**About this task:** Set down each line of the data below exactly as it stands, dropping the pictures.

**Stored items from a collection:**
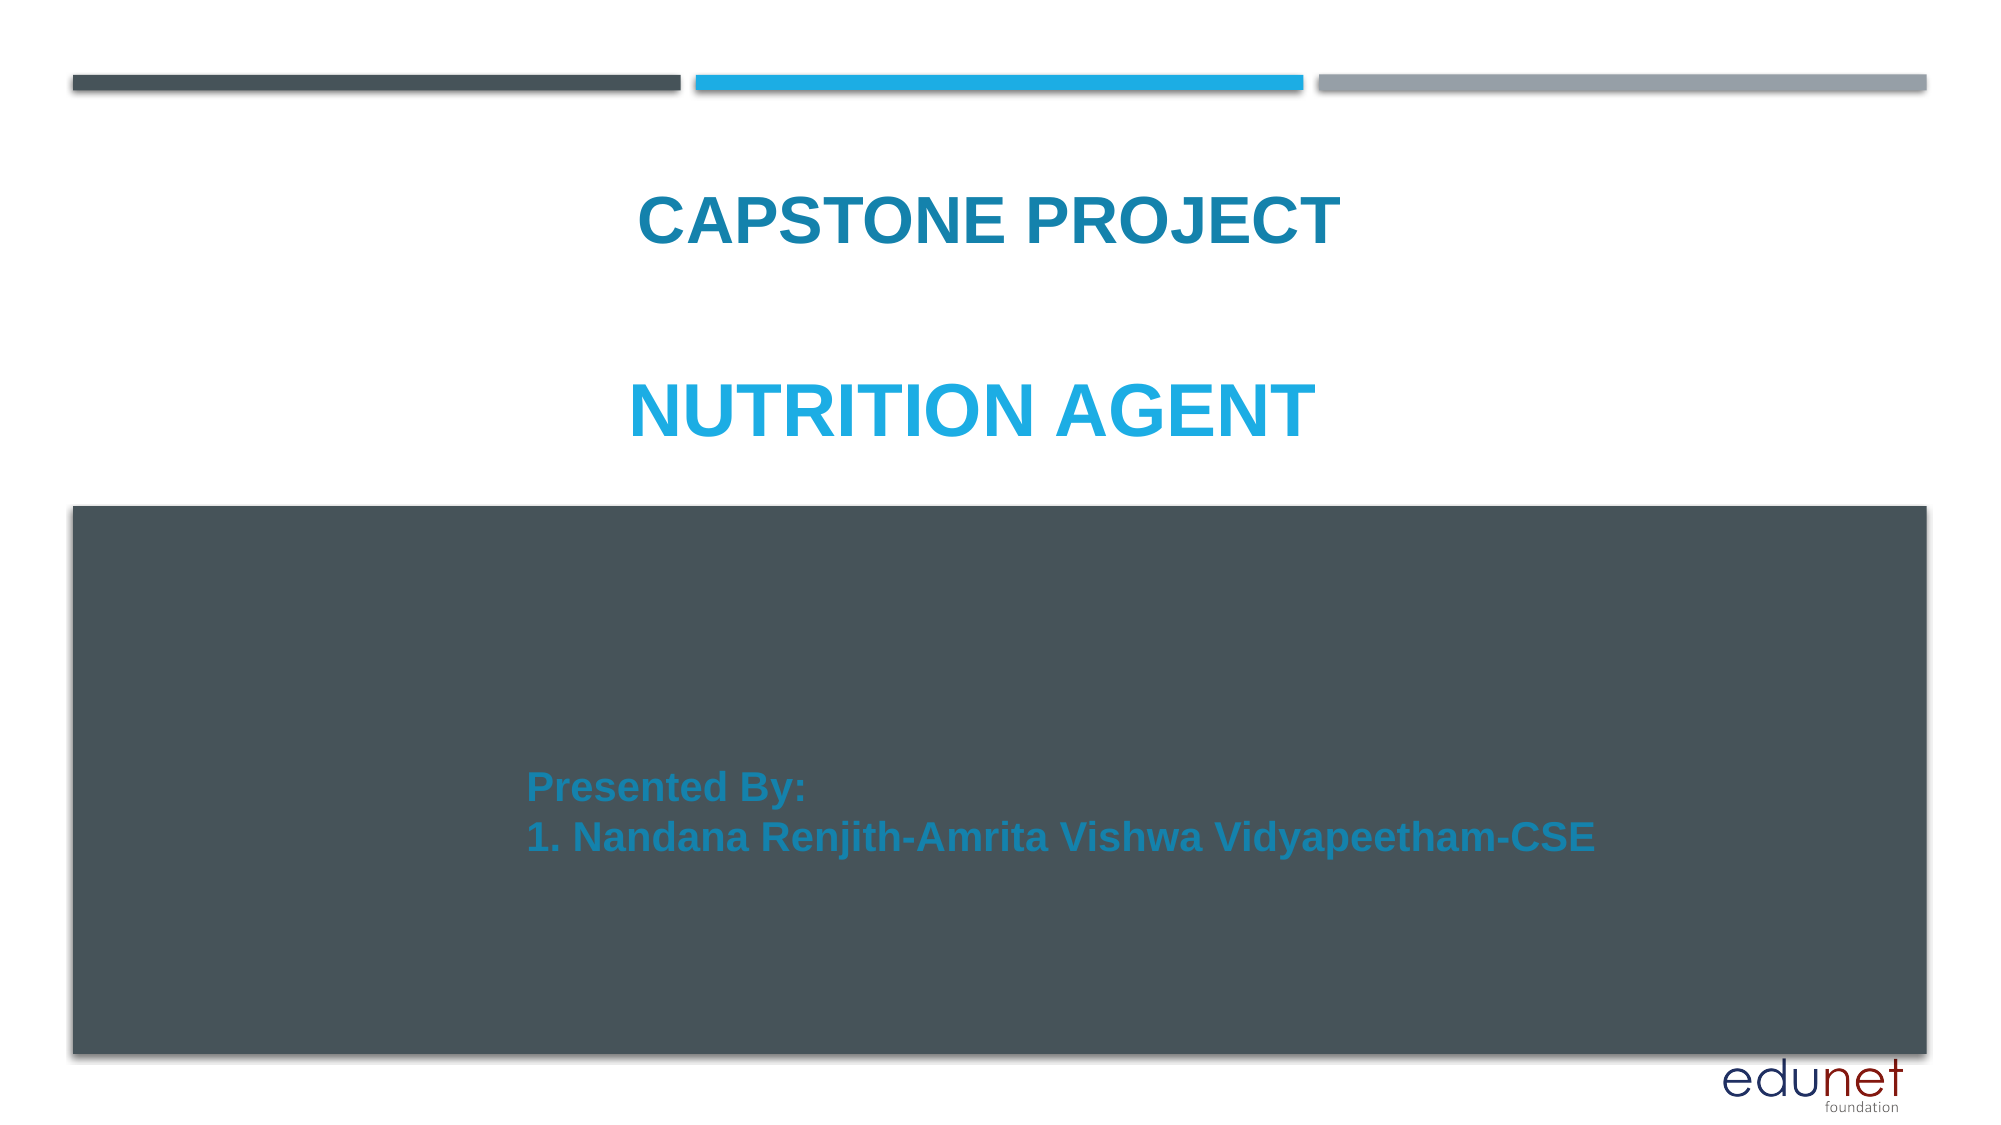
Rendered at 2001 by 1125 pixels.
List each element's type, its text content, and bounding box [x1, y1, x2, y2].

text_box CAPSTONE PROJECT [0, 169, 2000, 265]
picture [1719, 1056, 1905, 1116]
title NUTRITION AGENT [222, 298, 1723, 460]
text_box Presented By: 1. Nandana Renjith-Amrita Vishwa Vidyapeetham-CSE [511, 752, 1821, 868]
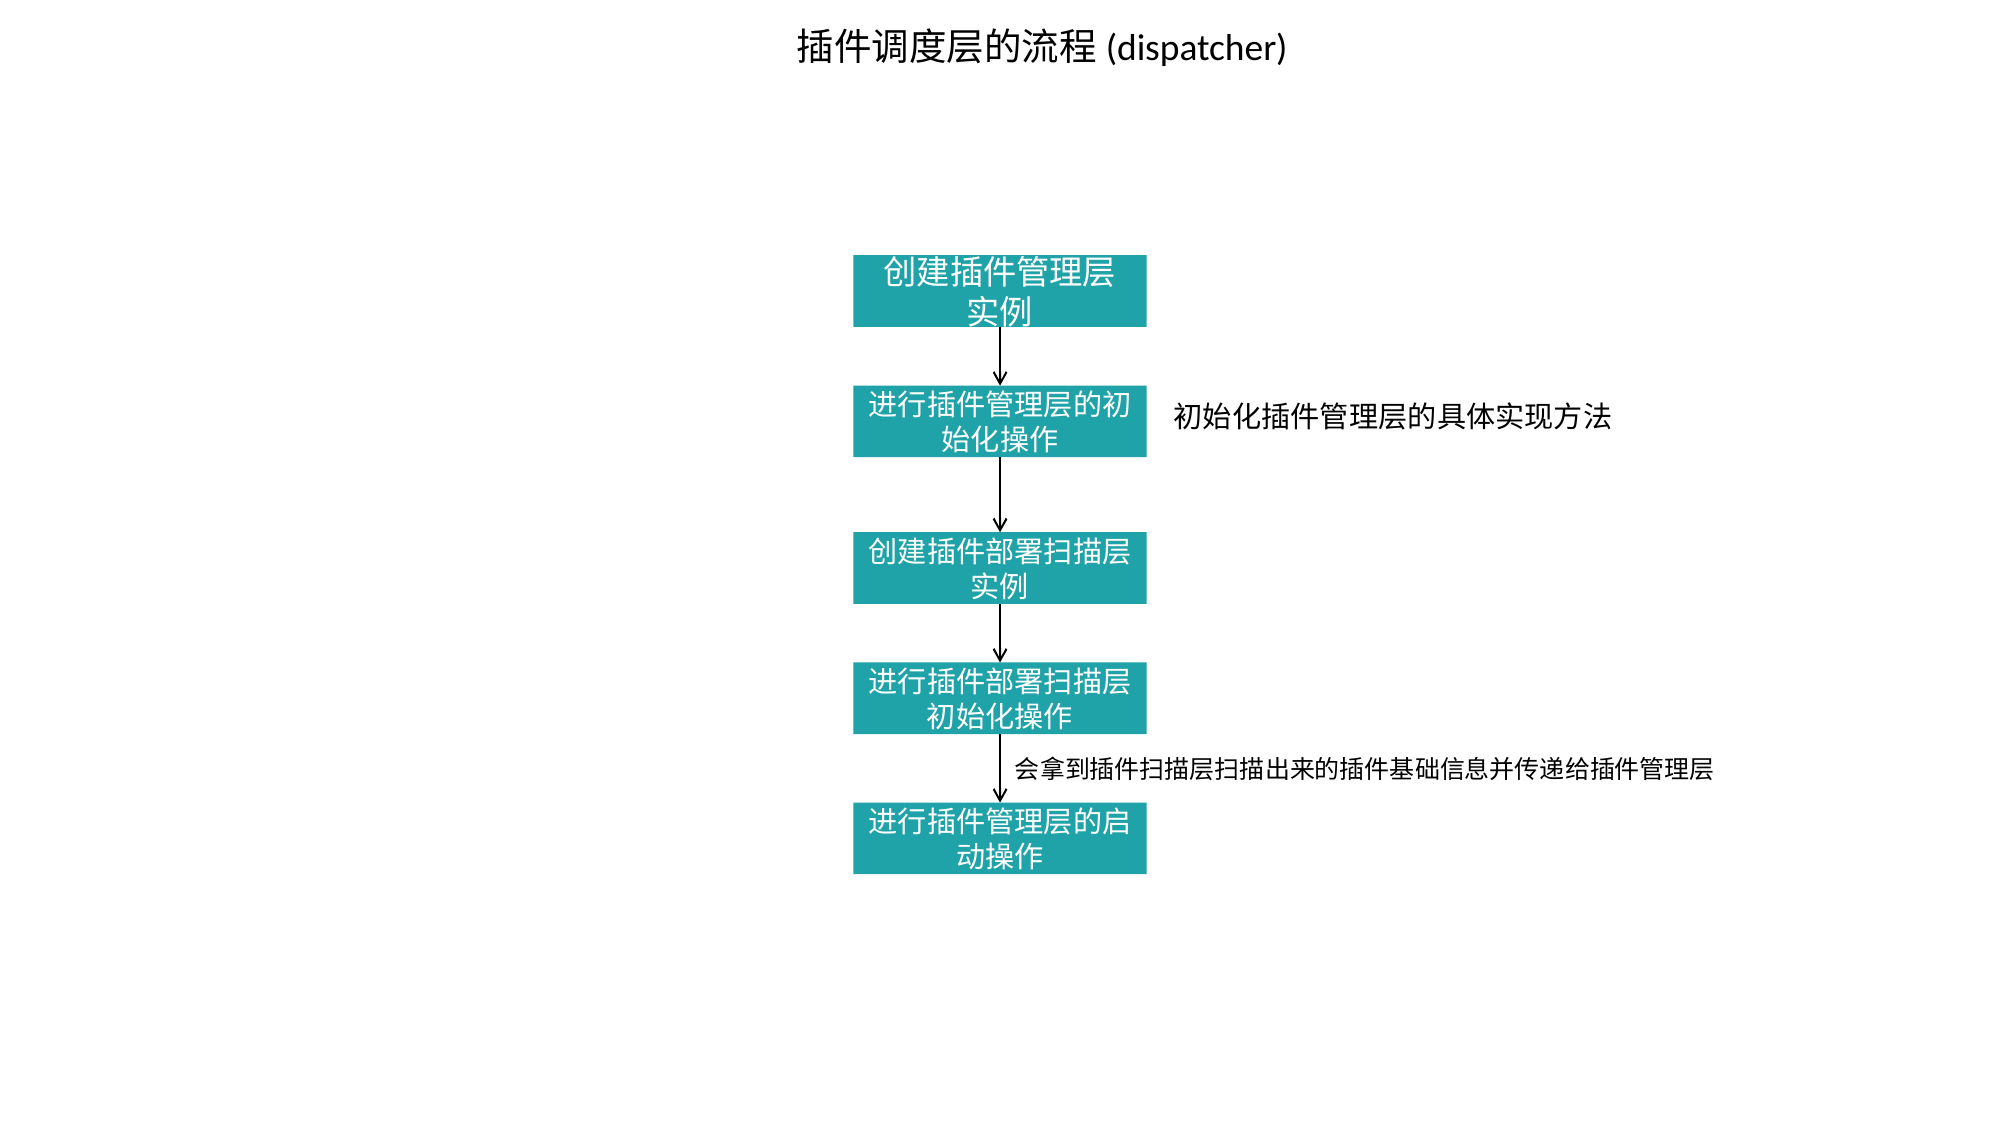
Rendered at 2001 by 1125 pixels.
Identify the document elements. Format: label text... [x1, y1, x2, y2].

text_box 会拿到插件扫描层扫描出来的插件基础信息并传递给插件管理层 [1001, 745, 1730, 791]
text_box 插件调度层的流程(dispatcher) [751, 15, 1334, 76]
text_box 创建插件部署扫描层实例 [852, 531, 1148, 605]
text_box 进行插件管理层的启动操作 [852, 802, 1148, 875]
text_box 初始化插件管理层的具体实现方法 [1159, 391, 1628, 441]
text_box 进行插件部署扫描层初始化操作 [852, 661, 1148, 735]
text_box 进行插件管理层的初始化操作 [852, 385, 1148, 458]
text_box 创建插件管理层实例 [852, 254, 1148, 328]
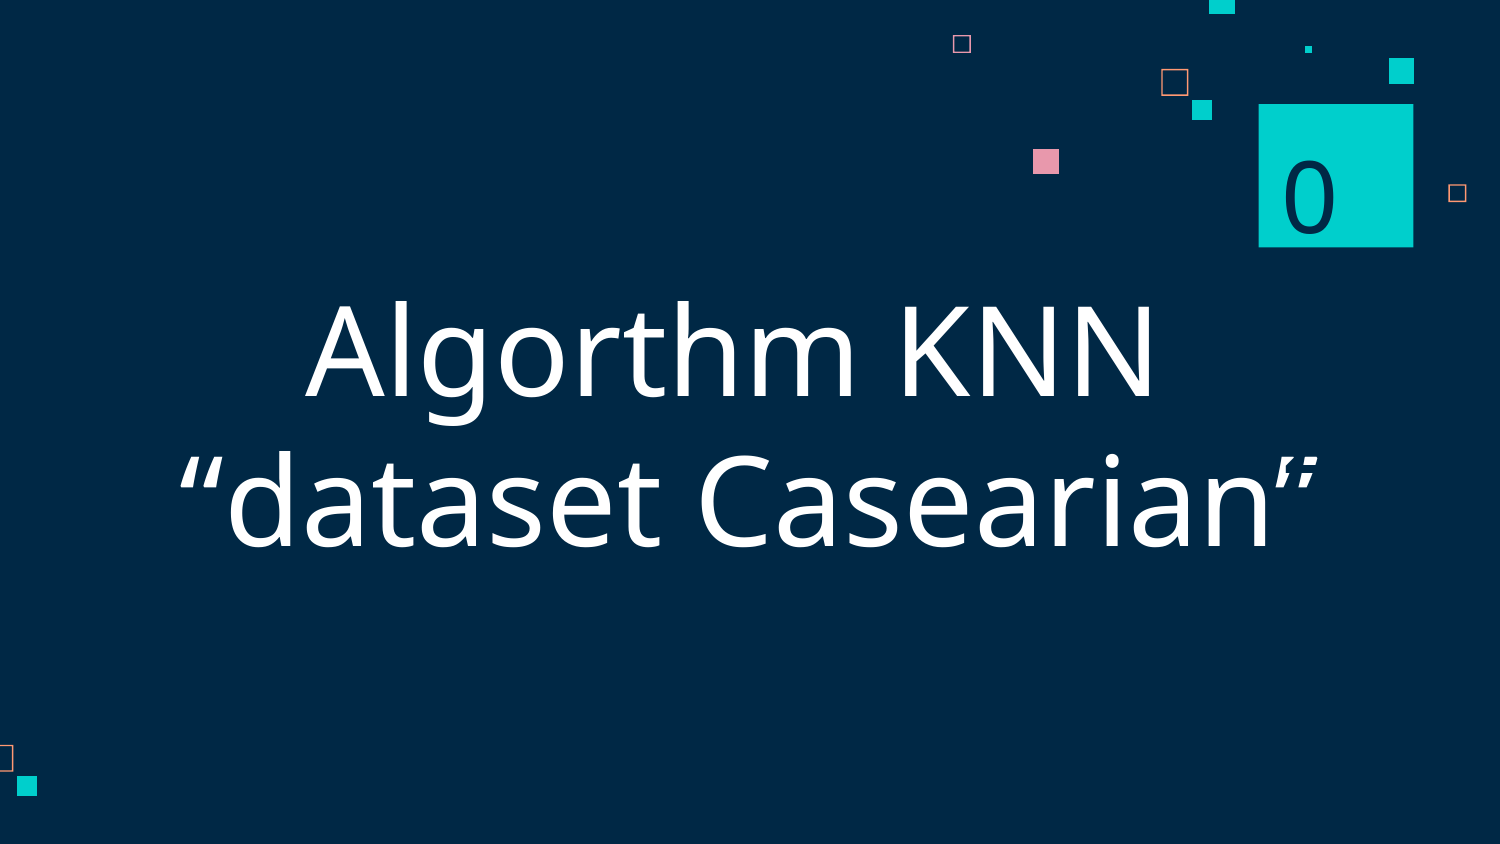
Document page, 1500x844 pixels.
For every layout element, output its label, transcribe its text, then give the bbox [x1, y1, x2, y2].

text_box [1258, 104, 1414, 248]
title Algorthm KNN “dataset Casearian” [86, 124, 1414, 720]
title 032 [1266, 118, 1406, 195]
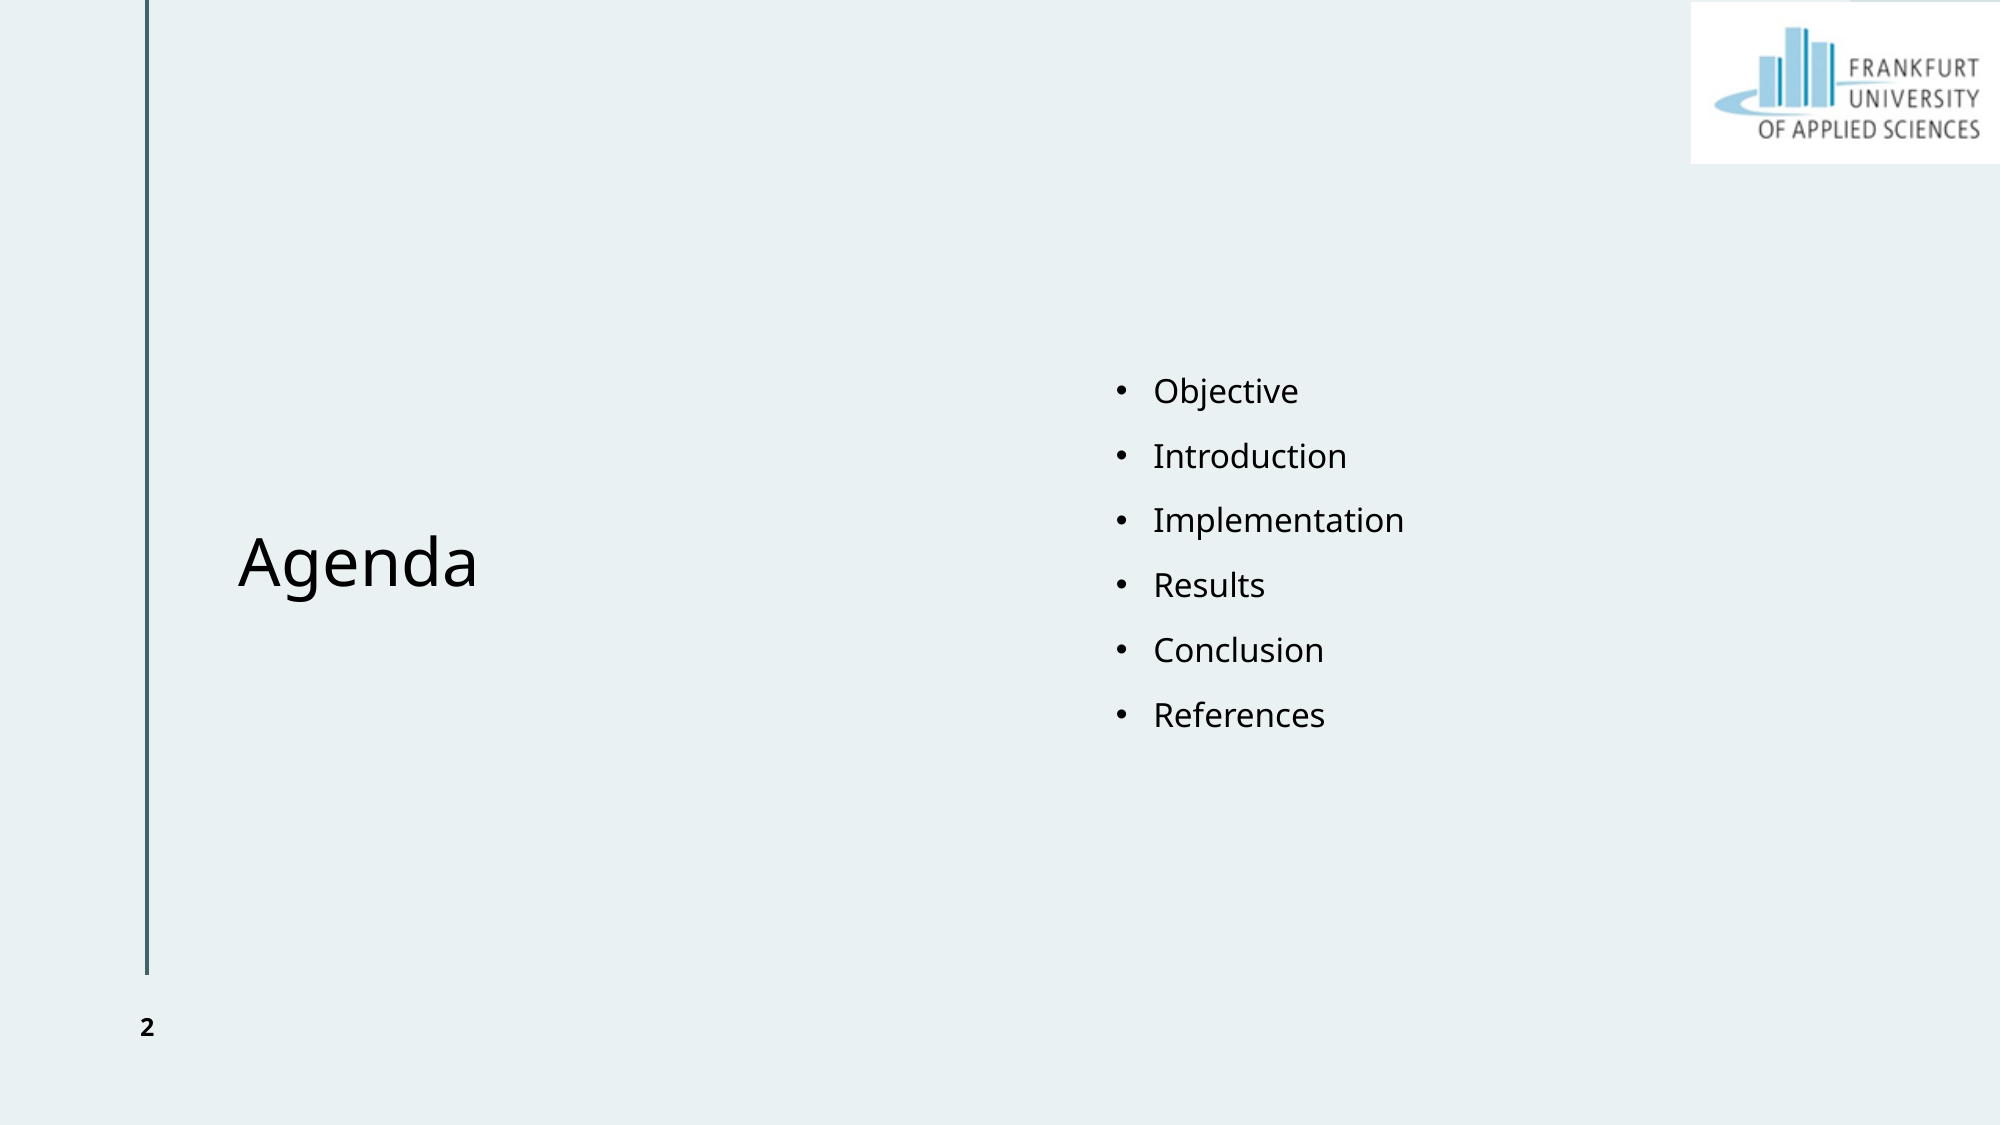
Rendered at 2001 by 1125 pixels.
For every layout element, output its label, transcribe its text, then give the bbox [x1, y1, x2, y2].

list Objective Introduction Implementation Results Conclusion References [1115, 147, 1933, 1087]
title Agenda [238, 120, 1000, 1008]
slide_number 2 [67, 975, 227, 1082]
picture [1691, 2, 2000, 164]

**Exercise solution:**
Rendered at 2001 by 1125 pixels.
List each element's type, its text content, and bounding box [x1, y1, x2, y2].

text_box CAPSTONE PROJECT [0, 169, 2000, 265]
picture [1719, 1056, 1905, 1116]
title NUTRITION AGENT [222, 298, 1723, 460]
text_box Presented By: 1. Nandana Renjith-Amrita Vishwa Vidyapeetham-CSE [511, 752, 1821, 868]
Rendered at 2001 by 1125 pixels.
Identify the document elements. Format: label text... [x1, y1, x2, y2].

text_box 会拿到插件扫描层扫描出来的插件基础信息并传递给插件管理层 [1001, 745, 1730, 791]
text_box 插件调度层的流程(dispatcher) [751, 15, 1334, 76]
text_box 创建插件部署扫描层实例 [852, 531, 1148, 605]
text_box 进行插件管理层的启动操作 [852, 802, 1148, 875]
text_box 初始化插件管理层的具体实现方法 [1159, 391, 1628, 441]
text_box 进行插件部署扫描层初始化操作 [852, 661, 1148, 735]
text_box 进行插件管理层的初始化操作 [852, 385, 1148, 458]
text_box 创建插件管理层实例 [852, 254, 1148, 328]
Document page, 1500x844 pixels.
For every layout element, output its label, transcribe its text, then give the bbox [x1, y1, x2, y2].

text_box [1258, 104, 1414, 248]
title Algorthm KNN “dataset Casearian” [86, 124, 1414, 720]
title 032 [1266, 118, 1406, 195]
Rendered at 2001 by 1125 pixels.
For every layout element, output its label, transcribe its text, then give the bbox [x1, y1, x2, y2].

list Objective Introduction Implementation Results Conclusion References [1115, 147, 1933, 1087]
title Agenda [238, 120, 1000, 1008]
slide_number 2 [67, 975, 227, 1082]
picture [1691, 2, 2000, 164]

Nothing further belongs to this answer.